**EXERCISE**. The required output is a verbatim transcription of the listing, pictures excluded.

**MATERIAL SUPPLIED**.
####

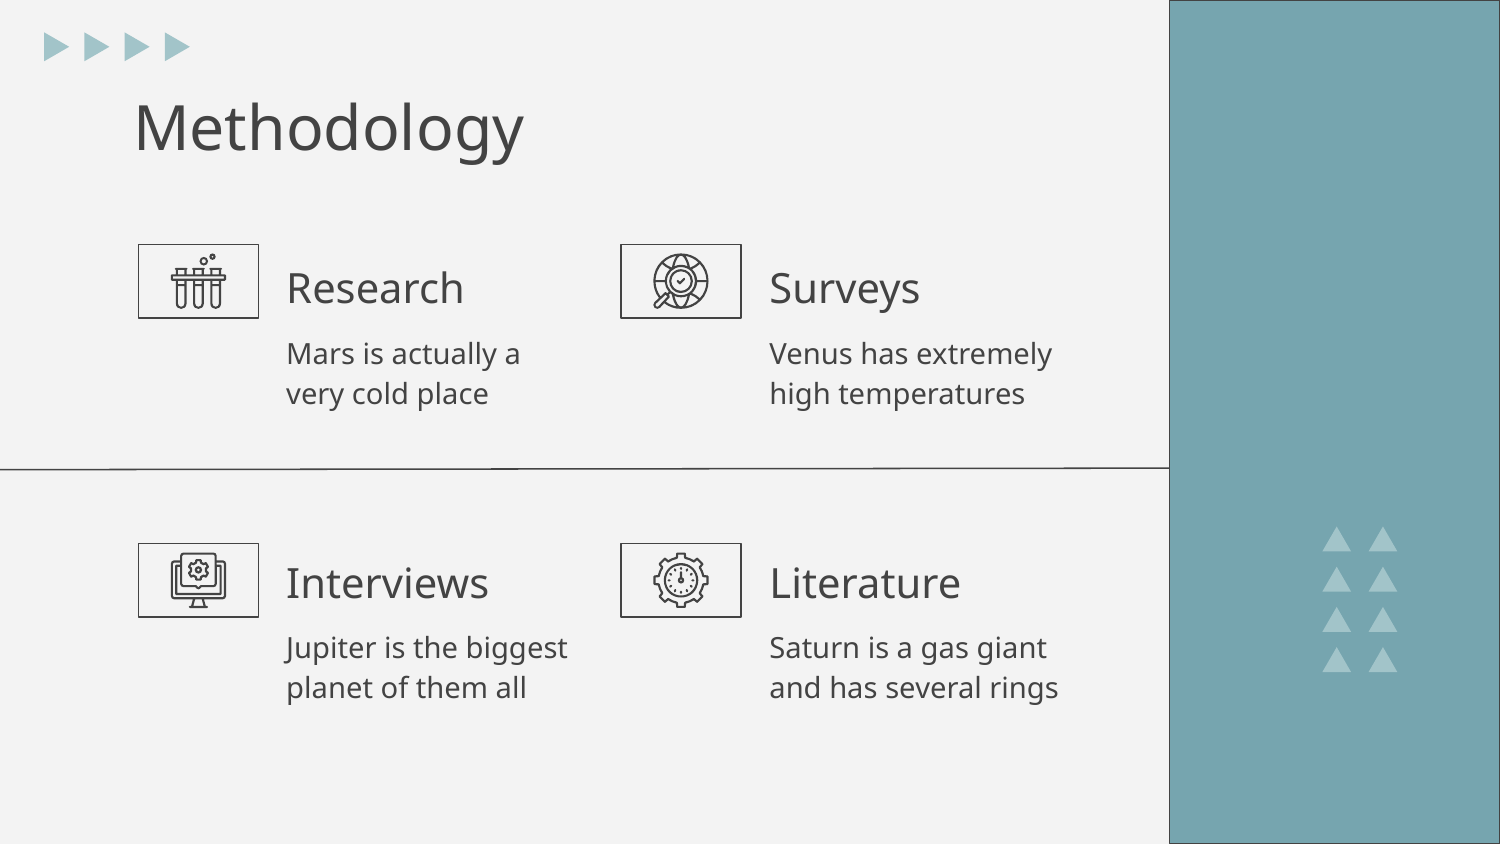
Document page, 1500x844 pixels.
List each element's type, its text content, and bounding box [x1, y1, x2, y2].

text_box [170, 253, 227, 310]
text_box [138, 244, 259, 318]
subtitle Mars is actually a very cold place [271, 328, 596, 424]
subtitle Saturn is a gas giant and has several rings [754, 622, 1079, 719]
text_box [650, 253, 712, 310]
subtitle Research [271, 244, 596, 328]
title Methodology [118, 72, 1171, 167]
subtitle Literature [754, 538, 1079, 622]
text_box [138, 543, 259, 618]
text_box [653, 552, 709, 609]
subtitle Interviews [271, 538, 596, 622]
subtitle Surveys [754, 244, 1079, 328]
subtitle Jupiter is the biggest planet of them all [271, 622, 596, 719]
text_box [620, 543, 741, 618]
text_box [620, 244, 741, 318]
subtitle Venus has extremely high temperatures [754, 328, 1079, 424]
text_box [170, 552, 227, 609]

####

**YOUR RESPONSE**.
Document page, 1500x844 pixels.
List each element's type, its text content, and bounding box [x1, y1, x2, y2].

text_box [170, 253, 227, 310]
text_box [138, 244, 259, 318]
subtitle Mars is actually a very cold place [271, 328, 596, 424]
subtitle Saturn is a gas giant and has several rings [754, 622, 1079, 719]
text_box [650, 253, 712, 310]
subtitle Research [271, 244, 596, 328]
title Methodology [118, 72, 1171, 167]
subtitle Literature [754, 538, 1079, 622]
text_box [138, 543, 259, 618]
text_box [653, 552, 709, 609]
subtitle Interviews [271, 538, 596, 622]
subtitle Surveys [754, 244, 1079, 328]
subtitle Jupiter is the biggest planet of them all [271, 622, 596, 719]
text_box [620, 543, 741, 618]
text_box [620, 244, 741, 318]
subtitle Venus has extremely high temperatures [754, 328, 1079, 424]
text_box [170, 552, 227, 609]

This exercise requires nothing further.